LRHC cuts 33 positions [UPDATED]Published 11:14am Friday, May 3, 2013 Updated 11:15am Friday, May 3, 2013
Lake Region Healthcare on Thursday announced the elimination of 33 positions throughout the organization, 16 of which were layoffs in various departments, effective over the course of two to four weeks.
The eliminations were part of an internal Financial Improvement Plan, LRHC President and CEO Larry Schulz said. The other 17 positions were eliminated by not filling positions of those who retired or resigned, and consolidation of duties.
The layoffs, retirements and reassignments amounted to about 1.7 percent of LRH’s 900 employees and will result in a $617,000 savings, or 2 percent, according to Schulz.
“Changes like this are never easy,” Schulz said. “We are very sensitive to the people whose positions are affected, and we are doing what we can to help refer them for application to open positions at Lake Region Healthcare or elsewhere in the community.”
Among the positions cut, four were from risk management, three from the physical therapy department, three certified nursing assistants, and five positions from radiology, respiratory care, nursing administration and rehab departments.
Coupled with some rate increases, effective in July, and other policy changes to improve reimbursements from insurance companies for instance, LRH will realize cost savings of about $2 million for the remainder of this fiscal year.
The plan was initiated in anticipation of continued funding cuts from government programs, the sequestration act, which alone has cut funds by about $500,000, and fewer people seeking health care services, Schulz said.
“The impacts are real, and the time to be proactive is now in order to position ourselves for a strong future in this ever-changing healthcare landscape,” he said. “We tried very hard to come up with $2 million in the FIP to have as little impact on individuals as possible.”
The FIP looked at job functions in nearly all 28 departments of the healthcare facility, he said.

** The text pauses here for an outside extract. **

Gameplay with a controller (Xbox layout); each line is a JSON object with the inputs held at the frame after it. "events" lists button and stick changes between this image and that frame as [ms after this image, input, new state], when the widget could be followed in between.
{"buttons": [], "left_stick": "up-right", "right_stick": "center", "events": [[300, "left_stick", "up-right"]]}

“In looking at some job functions, it was apparent some positions could be consolidated into other positions, with no loss of quality of care to patients,” he said.
As it became apparent to hospital leaders that changes were necessary, input was sought from employees for additional savings through improved efficiencies.
One example of a cost savings came from a lab employee, Schulz said. Two procedures may be used to draw blood, but one costs about $1 less through the use of supplies and could be used on a majority of patients. The savings could add up to $50,000, he said.
Other employees suggested changes in how the hospital uses copy machines and printers. Switching to PDF or electronic versions documents would save the organization additional money.
“Like many healthcare providers, we must respond and adapt to the many changes and challenges in the healthcare industry such as payment reform, the impact of the Accountable Care Act, ongoing regulatory and legislative pressures and industry-wide trends toward declining volumes,” Schulz said.